Stop and Searches for Drugs in England and Wales

(Stop and Searches for Drugs in England and Wales) "In 2010/11 there were almost 600,000 stop and searches for drugs carried out by the police in England and Wales accounting for almost half of all police stop and searches for any reason (Home Office 2012e). This is a five per cent increase on the previous year and continues a trend of increased use of this power. Almost half of the drug searches recorded were carried out in London.

Alternative Development and Association with Eradication and Law Enforcement

(Alternative Development and Association with Eradication and Law Enforcement) "In Colombia, the government has sought to counter coca growth by building a solid regional and local economic base for agriculture, agro-industry, and forestry work. In addition, Colombia is currently developing a land tenure policy for traditional coca-growing areas to help solidify local support for licit alternatives to coca.15 For decades, alternative development has been a cornerstone of the international response to the illicit drug trade.

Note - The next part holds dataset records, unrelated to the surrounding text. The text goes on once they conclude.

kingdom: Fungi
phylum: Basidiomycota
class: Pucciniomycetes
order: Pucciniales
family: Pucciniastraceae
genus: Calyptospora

Eradication Efforts In Mexico and Guatemala

(Eradication Efforts In Mexico and Guatemala) "Mexico has manually eradicated marijuana and opium poppy as an integral part of its drug control strategy for decades; indeed, between 2008 and the first half of 2012, the number of hectares of poppy eradicated averaged 15,600 per year. Guatemala also eradicates poppy and marijuana; as mentioned above, at least 1,490 hectares of poppy were eradicated in 2011.13"

Environmental Impact of Illicit Drug Production and Eradication

(Environmental Impact of Illicit Drug Production and Eradication) "Plant-based drugs are often grown in ecologically valuable forest areas, with immediate and devastating consequences for the environment: deforestation, degradation of the soil, and pollution. Many traditional economic activities—such as agriculture, mining, and cattle ranching—have a negative impact on natural ecosystems, in part because they tend to replace native forests with croplands. The data provided below are, consequently, valid for both licit and illicit activities.

Colombian Deforestation

(Colombian Deforestation) "In Colombia, it is estimated that more than one million hectares of native forest have been eliminated as a result of illicit crops, and that for each hectare of coca, four hectares of forest are cut down, almost always by the slash-and-burn method. This deforestation, in turn, causes soil erosion."

Needle Exchange Program Activity

Harm Reduction

(Needle Exchange Program Activity) "MQI’s [Merchants Quay Ireland's] needle-exchange service recorded approximately 25,000 client visits in 2010, a 20% decrease on 2009 figures. The report highlighted a continuing high level of demand for homeless services, with 57,840 meals provided in 2010. The number of health care interventions provided increased by 15%, to 3,685 in 2010.